Building Precise Maps with Disser

By Brandon Martin-Anderson 08 Apr 2014

Spatially aggregated statistics are pretty great, but what if you want more precision? Here at Conveyal we built a utility to help with that: aggregate-disser. Let me tell you how it works.

Let’s start with a classic aggregated data set - the block-level population counts from the US Census. Here’s a choropleth map of total population for blocks around lower Manhattan and Brooklyn. The darkest shapes contain about five thousand people.


One simple way to disaggregate population is to distribute aggregated units randomly around the aggregating geometry. Here’s the above map disaggregated into individual people:


It’s difficult to see the individual people, so let’s zoom in to the lower east side. The snow-angel shape near the middle is in the middle of the large planned Stuy Town development.


If the goal of disaggregation is to make a reasonable guess at the data in its pre-aggregated form, we’ve done an okay job. There’s an obvious flaw with this map, though. People aren’t evenly distributed over a block - they’re concentrated into residential buildings.

The PLUTO dataset released by the New York City Department of City Planning provides detailed information on every parcel in New York City, including total residential and commercial square footage. By combining the US Census block-level shapefile with the NYC PLUTO we can refine our disaggregation.

For example, say the PLUTO shapefile contains three buildings that overlap with some specific block in the Census shapefile. The PLUTO shapefile indicates that the three buildings contain 2000, 1000, and 0 residential square feet. Let’s say the census block contains 30 people. One building has ⅔ of the total square footage, so we give it ⅔ of the people, or 20 people. The next building has ⅓ of the square footage, so we give it ⅓, or 10 people. The last building gets no people, because it has no residential square footage.

To use the disaggregation tool to do this, we use the command in the form:

$ java -jar aggregate-disser.jar indicator_shapefile indicator_propname diss_shapefile diss_propname

For example, to disaggregate census blocks into pluto parcels we’d execute:

$ java -jar aggregate-disser.jar --discrete /path/to/data/census.shp POP10 /path/to/data/pluto.shp ResArea output.csv

Here’s this CSV opened with QGIS, centered on Manhattan’s lower eastside. Note that Stuy Town is now a large homogenous rectangle, because the PLUTO dataset counts all of Stuy Town as a single parcel, whereas the Census divides it into several blocks.

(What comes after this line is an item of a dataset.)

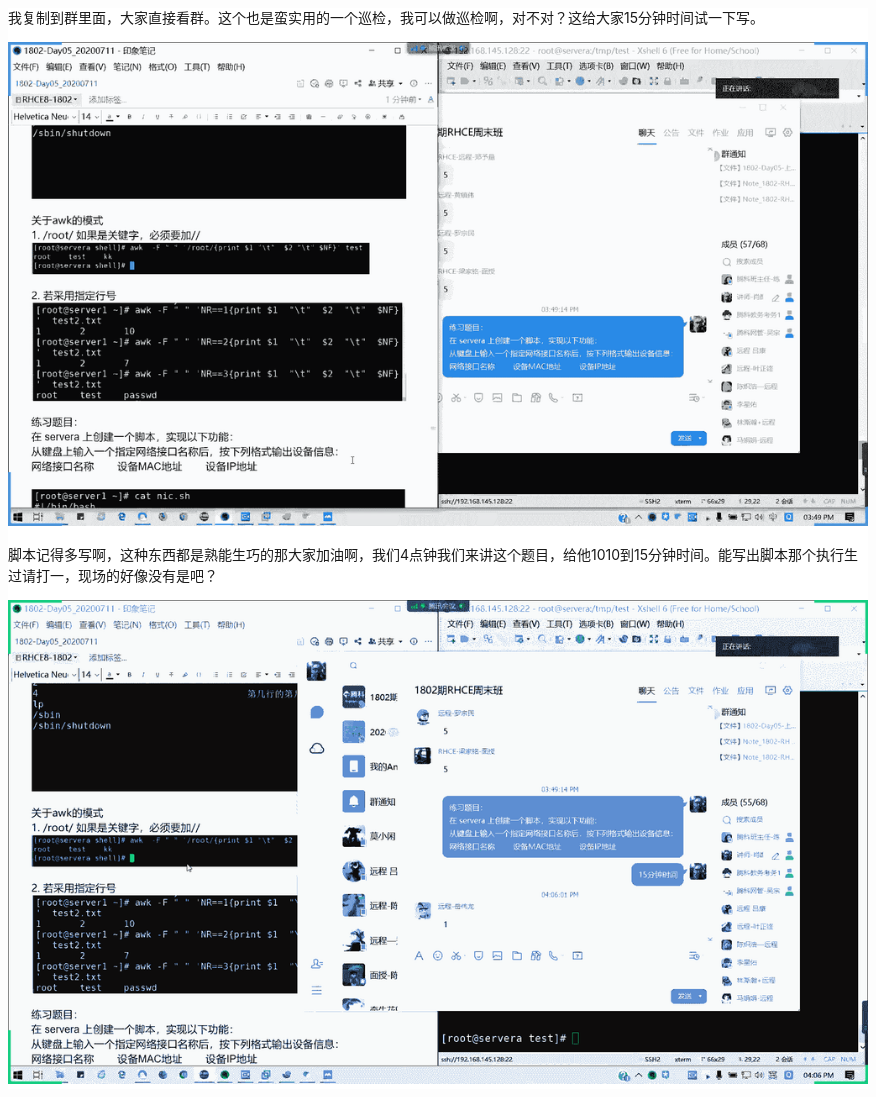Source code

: 我复制到群里面，大家直接看群。这个也是蛮实用的一个巡检，我可以做巡检啊，对不对？这给大家15分钟时间试一下写。



![](img/0abadbe74fda3692f34ec57c97f765d2_56.png)

脚本记得多写啊，这种东西都是熟能生巧的那大家加油啊，我们4点钟我们来讲这个题目，给他1010到15分钟时间。能写出脚本那个执行生过请打一，现场的好像没有是吧？



![](img/0abadbe74fda3692f34ec57c97f765d2_58.png)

In the last command we used the switch “--discrete” to direct the disaggregator to output discrete points distributed throughout the aggregation shapes. Alternatively we could have omitted the switch to get a set of aggregation shape centroids, like so:

$ java -jar aggregate-disser.jar ./data/tabblock2010_36_pophu/tabblock2010_36_pophu.shp POP10 ./data/Manhattan/pluto.shp ResArea output.csv


Or we can use the “--shapefile” switch to get shapefile output.

$ java -jar -Xmx1024M aggregate-disser.jar --shapefile ./data/tabblock2010_36_pophu/tabblock2010_36_pophu.shp POP10 ./data/Manhattan/pluto.shp ResArea plutoout.shp


This raises an interesting possibility. New York City provides a shapefile of every building outline in all five boroughs. Each shape doesn’t have much metadata, but we can use it to further refine the census data already refined by the PLUTO parcels.

$ java -jar aggregate-disser.jar --discrete ./data/plutoout.shp mag ./data/Building_Perimeter_Outlines/nycbuildings.shp SHAPE_AREA buildingsout.csv


Finally the buildings in Stuy Town gain some definition! Through this process we now have a reasonably precise estimate of the home location of every person in Manhattan.

Mapping Jobs using LODES data

We can apply a similar process to establish the location of jobs as reported by Census through the LODES dataset. By merging LODES CSVs into a block shapefile we can produce a choropleth of jobs. For this map we shift north to midtown and the south end of Central Park, centered on Columbus Circle. The darkest polygons have about twenty thousand(!) jobs.


PLUTO parcels are have properties corresponding to total commercial, factory, retail, and office space. Using disser, it’s possible to use the sum of several properties as the indicator magnitude:

$ java -jar ./build/libs/aggregate-disser.jar --shapefile ./data/lodes_blocks_projected.shp total ./data/Manhattan/projected_mh.shp ComArea+OfficeArea+RetailArea+FactryArea lodes_parcels.shp


From there we repeat the familiar process of disaggregating into individual buildings:


Putting the disaggregated Census and LODES datasets together, we can make a map of every job, and every bed, in Manhattan. In the following map blue dots represent jobs, and red dots represent residential beds.